The new Trip Planner, first reported byNY1’s Bobby Cuza last week and officially announced yesterday by NYCT, allows riders with PDA’s or web-enabled cell phones to tap into the MTA’s trip planner system. While on the go, a rider can choose from any combination of local buses and subways and express buses to get from point A to point B. The service includes handicapped access information and offers users a variety of itineraries. Much like those old Choose-Your-Own-Adventure books, t’s up to you to pick the right one.
NYCT VP for Corporate Communications Paul Fleuranges expounded on the popularity of this service. “Every day more than 5,000 customers plan their trips using our on-line service,” he said in a press release, “and we expect that number will grow now that users don’t have to be sitting at a desk top in order to tap into the Trip Planner data base.”

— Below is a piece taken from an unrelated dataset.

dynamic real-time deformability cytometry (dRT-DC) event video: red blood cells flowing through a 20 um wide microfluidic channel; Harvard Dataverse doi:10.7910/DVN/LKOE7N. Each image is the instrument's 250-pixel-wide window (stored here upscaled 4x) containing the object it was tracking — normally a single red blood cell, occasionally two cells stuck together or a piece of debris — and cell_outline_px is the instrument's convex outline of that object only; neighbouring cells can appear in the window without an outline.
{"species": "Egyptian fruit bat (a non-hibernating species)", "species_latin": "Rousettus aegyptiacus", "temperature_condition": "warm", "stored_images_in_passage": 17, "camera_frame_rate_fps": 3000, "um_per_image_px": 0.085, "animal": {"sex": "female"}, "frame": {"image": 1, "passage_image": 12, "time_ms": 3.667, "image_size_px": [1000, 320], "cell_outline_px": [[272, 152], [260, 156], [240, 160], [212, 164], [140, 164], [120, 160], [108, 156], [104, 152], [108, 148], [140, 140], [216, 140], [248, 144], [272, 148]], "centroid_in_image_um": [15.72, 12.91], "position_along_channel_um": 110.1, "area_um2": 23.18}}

But the best part as far as I’m concerned is the service alert information. As I’ve mentioned over and over again, the massive problems in August originated from the lack of communications between the MTA, its employees and riders. But the new service will offer real-time service alerts for unplanned service delays and changes. That is, in a word, fantastic news for riders who often feel stranded at subway stations and confused by MTA employees who, for example, may be found telling people to travel three stops in the wrong direction instead of walking five blocks to the nearest express stop when local service is unexpectedly out.

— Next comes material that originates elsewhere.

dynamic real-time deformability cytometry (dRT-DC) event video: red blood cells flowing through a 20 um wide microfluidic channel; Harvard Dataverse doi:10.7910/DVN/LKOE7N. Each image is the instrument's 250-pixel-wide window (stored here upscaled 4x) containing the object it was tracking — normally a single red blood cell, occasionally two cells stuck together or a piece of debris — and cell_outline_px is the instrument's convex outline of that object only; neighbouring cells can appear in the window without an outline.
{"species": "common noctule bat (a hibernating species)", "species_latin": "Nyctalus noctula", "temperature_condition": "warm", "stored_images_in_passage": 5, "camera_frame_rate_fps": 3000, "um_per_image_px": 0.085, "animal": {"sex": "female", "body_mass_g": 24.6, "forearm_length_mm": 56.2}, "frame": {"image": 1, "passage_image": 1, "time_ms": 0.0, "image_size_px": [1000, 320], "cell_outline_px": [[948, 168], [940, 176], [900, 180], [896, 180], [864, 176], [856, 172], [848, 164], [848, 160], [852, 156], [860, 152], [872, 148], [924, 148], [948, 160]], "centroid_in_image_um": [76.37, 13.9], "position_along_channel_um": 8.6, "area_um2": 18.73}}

According to NYCT’s Internet Technology Group, this service should work on most WAP-enabled phones. “A majority of all smart phones – those that are browser enabled, and PDA’s, all of which are browser enabled – can support the application, which does not use a lot of Mobile device memory,” Sohaib Mallick, senior director of NYC Transit’s Internet Technologies group, said.
For his part, Fleuranges said that NYCT is rather excited to be offering the service and decided to offer it even as a program still in development so that riders could enjoy the new system. “Neither President Roberts nor I could see withholding the application from our riders given that it could provide them with system status information,” he said to me in an e-mail. “In a nutshell, it is a start. Does it solve the problem entirely? I’ll be the first to admit it doesn’t. But again, it is a start.”
It’s a start I can wholeheartedly support. Now that we can access this information while on the go, the next step — and I’m confident we’ll see it sooner rather than later — is a text message alert system that doesn’t require riders to actively search out service alerts. But for now, let’s celebrate this step forward.